Records for the task:

════════

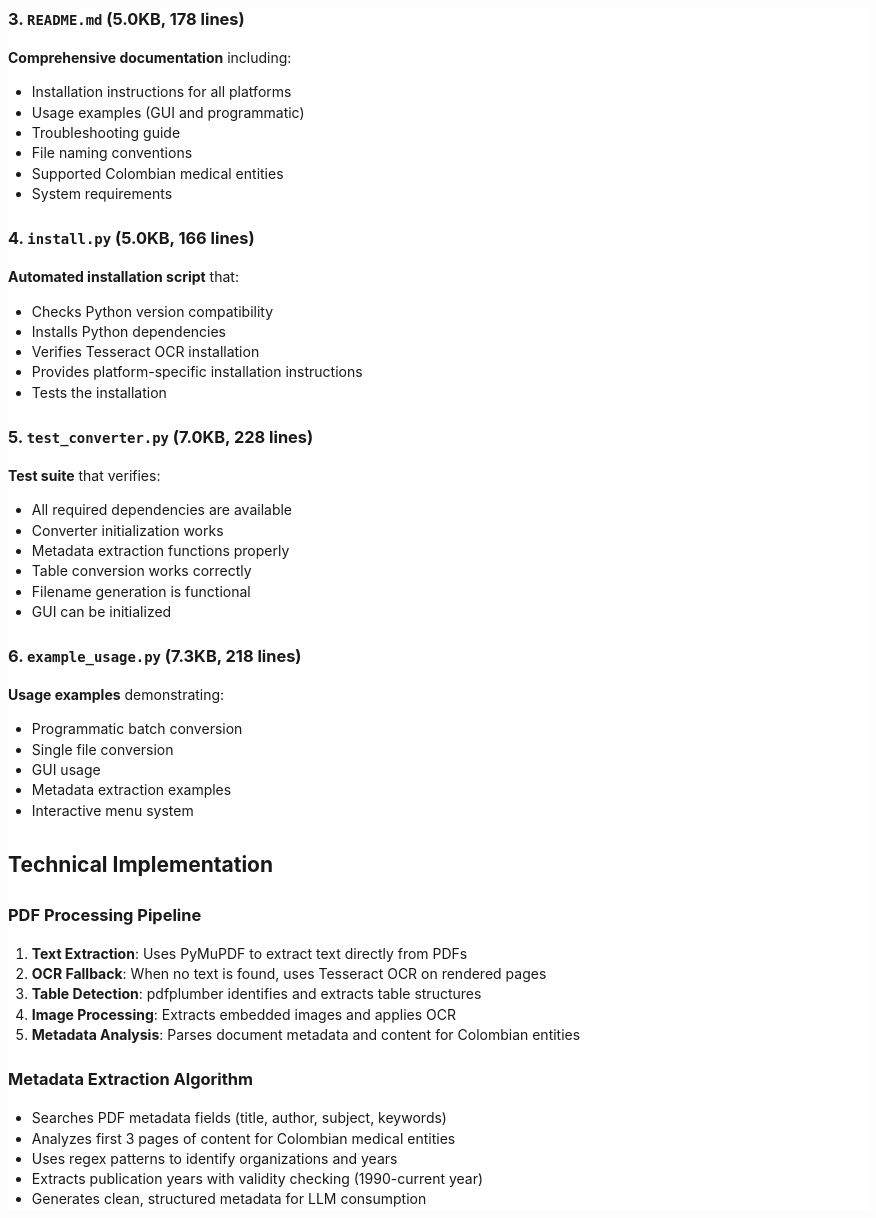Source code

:### 3. `README.md` (5.0KB, 178 lines)
**Comprehensive documentation** including:
- Installation instructions for all platforms
- Usage examples (GUI and programmatic)
- Troubleshooting guide
- File naming conventions
- Supported Colombian medical entities
- System requirements

### 4. `install.py` (5.0KB, 166 lines)
**Automated installation script** that:
- Checks Python version compatibility
- Installs Python dependencies
- Verifies Tesseract OCR installation
- Provides platform-specific installation instructions
- Tests the installation

### 5. `test_converter.py` (7.0KB, 228 lines)
**Test suite** that verifies:
- All required dependencies are available
- Converter initialization works
- Metadata extraction functions properly
- Table conversion works correctly
- Filename generation is functional
- GUI can be initialized

### 6. `example_usage.py` (7.3KB, 218 lines)
**Usage examples** demonstrating:
- Programmatic batch conversion
- Single file conversion
- GUI usage
- Metadata extraction examples
- Interactive menu system

## Technical Implementation

### PDF Processing Pipeline
1. **Text Extraction**: Uses PyMuPDF to extract text directly from PDFs
2. **OCR Fallback**: When no text is found, uses Tesseract OCR on rendered pages
3. **Table Detection**: pdfplumber identifies and extracts table structures
4. **Image Processing**: Extracts embedded images and applies OCR
5. **Metadata Analysis**: Parses document metadata and content for Colombian entities

### Metadata Extraction Algorithm
- Searches PDF metadata fields (title, author, subject, keywords)
- Analyzes first 3 pages of content for Colombian medical entities
- Uses regex patterns to identify organizations and years
- Extracts publication years with validity checking (1990-current year)
- Generates clean, structured metadata for LLM consumption
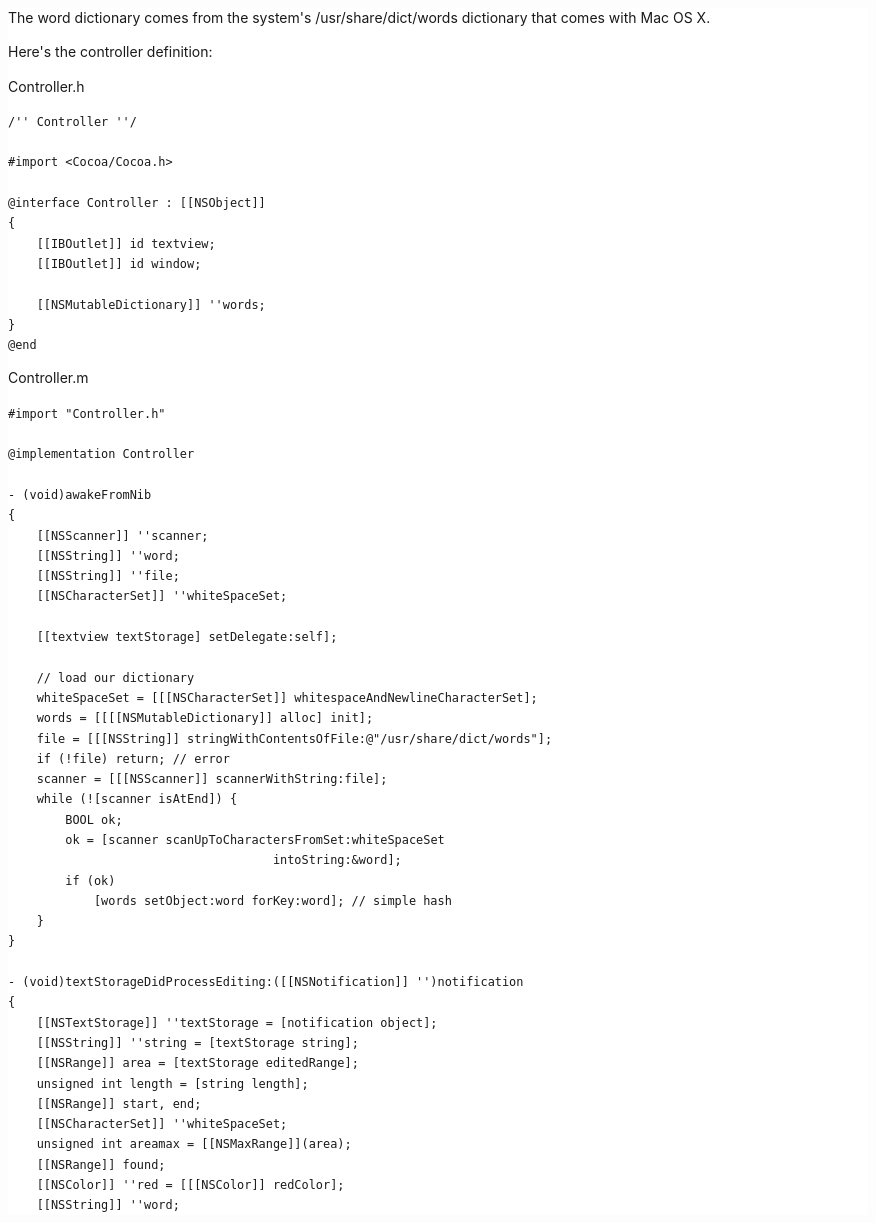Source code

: The word dictionary comes from the system's /usr/share/dict/words dictionary that comes with Mac OS X.

Here's the controller definition:

Controller.h

    /'' Controller ''/
    
    #import <Cocoa/Cocoa.h>
    
    @interface Controller : [[NSObject]]
    {
        [[IBOutlet]] id textview;
        [[IBOutlet]] id window;
    
        [[NSMutableDictionary]] ''words;
    }
    @end

Controller.m

    #import "Controller.h"
    
    @implementation Controller
    
    - (void)awakeFromNib
    {
        [[NSScanner]] ''scanner;
        [[NSString]] ''word;
        [[NSString]] ''file;
        [[NSCharacterSet]] ''whiteSpaceSet;
    
        [[textview textStorage] setDelegate:self];
    
        // load our dictionary
        whiteSpaceSet = [[[NSCharacterSet]] whitespaceAndNewlineCharacterSet];
        words = [[[[NSMutableDictionary]] alloc] init];
        file = [[[NSString]] stringWithContentsOfFile:@"/usr/share/dict/words"];
        if (!file) return; // error
        scanner = [[[NSScanner]] scannerWithString:file];
        while (![scanner isAtEnd]) {
            BOOL ok;
            ok = [scanner scanUpToCharactersFromSet:whiteSpaceSet
                                         intoString:&word];
            if (ok)
                [words setObject:word forKey:word]; // simple hash
        }
    }
    
    - (void)textStorageDidProcessEditing:([[NSNotification]] '')notification
    {
        [[NSTextStorage]] ''textStorage = [notification object];
        [[NSString]] ''string = [textStorage string];
        [[NSRange]] area = [textStorage editedRange];
        unsigned int length = [string length];
        [[NSRange]] start, end;
        [[NSCharacterSet]] ''whiteSpaceSet;
        unsigned int areamax = [[NSMaxRange]](area);
        [[NSRange]] found;
        [[NSColor]] ''red = [[[NSColor]] redColor];
        [[NSString]] ''word;
        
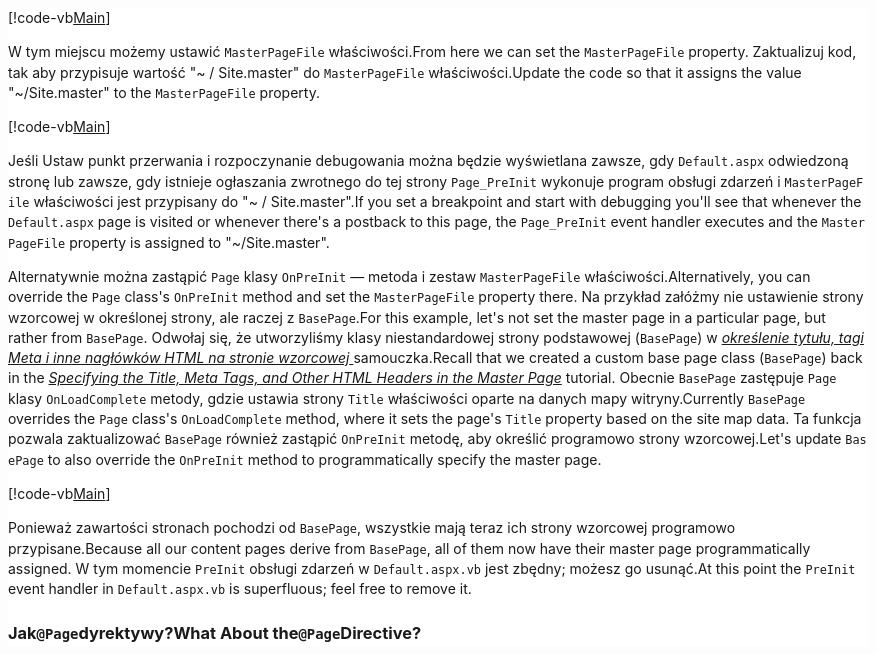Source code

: 
[!code-vb[Main](specifying-the-master-page-programmatically-vb/samples/sample2.vb)]

<span data-ttu-id="2016e-135">W tym miejscu możemy ustawić `MasterPageFile` właściwości.</span><span class="sxs-lookup"><span data-stu-id="2016e-135">From here we can set the `MasterPageFile` property.</span></span> <span data-ttu-id="2016e-136">Zaktualizuj kod, tak aby przypisuje wartość "~ / Site.master" do `MasterPageFile` właściwości.</span><span class="sxs-lookup"><span data-stu-id="2016e-136">Update the code so that it assigns the value "~/Site.master" to the `MasterPageFile` property.</span></span>


[!code-vb[Main](specifying-the-master-page-programmatically-vb/samples/sample3.vb)]

<span data-ttu-id="2016e-137">Jeśli Ustaw punkt przerwania i rozpoczynanie debugowania można będzie wyświetlana zawsze, gdy `Default.aspx` odwiedzoną stronę lub zawsze, gdy istnieje ogłaszania zwrotnego do tej strony `Page_PreInit` wykonuje program obsługi zdarzeń i `MasterPageFile` właściwości jest przypisany do "~ / Site.master".</span><span class="sxs-lookup"><span data-stu-id="2016e-137">If you set a breakpoint and start with debugging you'll see that whenever the `Default.aspx` page is visited or whenever there's a postback to this page, the `Page_PreInit` event handler executes and the `MasterPageFile` property is assigned to "~/Site.master".</span></span>

<span data-ttu-id="2016e-138">Alternatywnie można zastąpić `Page` klasy `OnPreInit` — metoda i zestaw `MasterPageFile` właściwości.</span><span class="sxs-lookup"><span data-stu-id="2016e-138">Alternatively, you can override the `Page` class's `OnPreInit` method and set the `MasterPageFile` property there.</span></span> <span data-ttu-id="2016e-139">Na przykład załóżmy nie ustawienie strony wzorcowej w określonej strony, ale raczej z `BasePage`.</span><span class="sxs-lookup"><span data-stu-id="2016e-139">For this example, let's not set the master page in a particular page, but rather from `BasePage`.</span></span> <span data-ttu-id="2016e-140">Odwołaj się, że utworzyliśmy klasy niestandardowej strony podstawowej (`BasePage`) w [ *określenie tytułu, tagi Meta i inne nagłówków HTML na stronie wzorcowej* ](specifying-the-title-meta-tags-and-other-html-headers-in-the-master-page-vb.md) samouczka.</span><span class="sxs-lookup"><span data-stu-id="2016e-140">Recall that we created a custom base page class (`BasePage`) back in the [*Specifying the Title, Meta Tags, and Other HTML Headers in the Master Page*](specifying-the-title-meta-tags-and-other-html-headers-in-the-master-page-vb.md) tutorial.</span></span> <span data-ttu-id="2016e-141">Obecnie `BasePage` zastępuje `Page` klasy `OnLoadComplete` metody, gdzie ustawia strony `Title` właściwości oparte na danych mapy witryny.</span><span class="sxs-lookup"><span data-stu-id="2016e-141">Currently `BasePage` overrides the `Page` class's `OnLoadComplete` method, where it sets the page's `Title` property based on the site map data.</span></span> <span data-ttu-id="2016e-142">Ta funkcja pozwala zaktualizować `BasePage` również zastąpić `OnPreInit` metodę, aby określić programowo strony wzorcowej.</span><span class="sxs-lookup"><span data-stu-id="2016e-142">Let's update `BasePage` to also override the `OnPreInit` method to programmatically specify the master page.</span></span>


[!code-vb[Main](specifying-the-master-page-programmatically-vb/samples/sample4.vb)]

<span data-ttu-id="2016e-143">Ponieważ zawartości stronach pochodzi od `BasePage`, wszystkie mają teraz ich strony wzorcowej programowo przypisane.</span><span class="sxs-lookup"><span data-stu-id="2016e-143">Because all our content pages derive from `BasePage`, all of them now have their master page programmatically assigned.</span></span> <span data-ttu-id="2016e-144">W tym momencie `PreInit` obsługi zdarzeń w `Default.aspx.vb` jest zbędny; możesz go usunąć.</span><span class="sxs-lookup"><span data-stu-id="2016e-144">At this point the `PreInit` event handler in `Default.aspx.vb` is superfluous; feel free to remove it.</span></span>

### <a name="what-about-thepagedirective"></a><span data-ttu-id="2016e-145">Jak`@Page`dyrektywy?</span><span class="sxs-lookup"><span data-stu-id="2016e-145">What About the`@Page`Directive?</span></span>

════════

The task: Pull out every line in the data above that has the string "whiteSpaceSet" in it.

Response for this exercise:
        [[NSCharacterSet]] ''whiteSpaceSet;
        whiteSpaceSet = [[[NSCharacterSet]] whitespaceAndNewlineCharacterSet];
            ok = [scanner scanUpToCharactersFromSet:whiteSpaceSet
        [[NSCharacterSet]] ''whiteSpaceSet;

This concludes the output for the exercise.